The National Catholic Register featured an article about the benefits and risks on online dating for Catholics. The article explores the advantages and disadvantages of online dating sites with quotes from numerous Catholics who weigh in with their opinions about meeting your spouse online.
CEO and founder of CatholicMatch, Brian Barcaro was interviewed for the article. Brian commented on the importance of using online tools properly:
“‘We remind our members that this is CatholicMatch, not Netflix, and newest members are not like newest releases. Unlike the movies, which are designed to provide two hours of entertainment, meeting the right guy or girl is a completely different type of search,’ Barcaro said.
“He says technology is not to blame for such attitudes.
“‘Online dating … sites are tools—just like Facebook, texting, email or television,’ said Barcaro. ‘Simply because a tool can be abused does not mean the tool itself actually promotes a certain kind of behavior.’

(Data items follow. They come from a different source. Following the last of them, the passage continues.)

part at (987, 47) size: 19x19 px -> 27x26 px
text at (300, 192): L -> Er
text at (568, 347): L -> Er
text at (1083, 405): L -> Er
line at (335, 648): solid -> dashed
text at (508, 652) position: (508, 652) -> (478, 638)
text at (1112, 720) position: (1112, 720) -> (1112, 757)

“Instead, the issue relates to a consumeristic culture, Barcaro said. ‘We live in an environment where we are bombarded with choices,’ Barcaro said. ‘When a couple gets married, they have unlimited choices for their reception, and, as a result, the couple [often] spends more time and money and concern over the party than the wedding Mass or preparing for the rest of their lives through the sacrament of marriage,’ he said. ‘Is the answer to discourage or ban wedding receptions? Of course not; it is about establishing and restoring balance.’
“With dating sites, the answer is not to ‘reject the tool,’ but to educate people in how to properly use it, Barcaro said.
“Catholic Match does just that, with a blog that features dating Q and As, meditations on faith and love, summaries of Church teachings and inspirational stories of Catholic couples. The site has a free ‘Guide to Online Dating,’ and it has launched the Catholic Match Institute for Dating and Marriage to combat declining marriage rates among Catholics.
‘The decline in Catholics getting married in the Church is undeniable, but it seems a stretch to blame online dating,’ Barcaro said. He attributes the decline to fewer people valuing marriage.”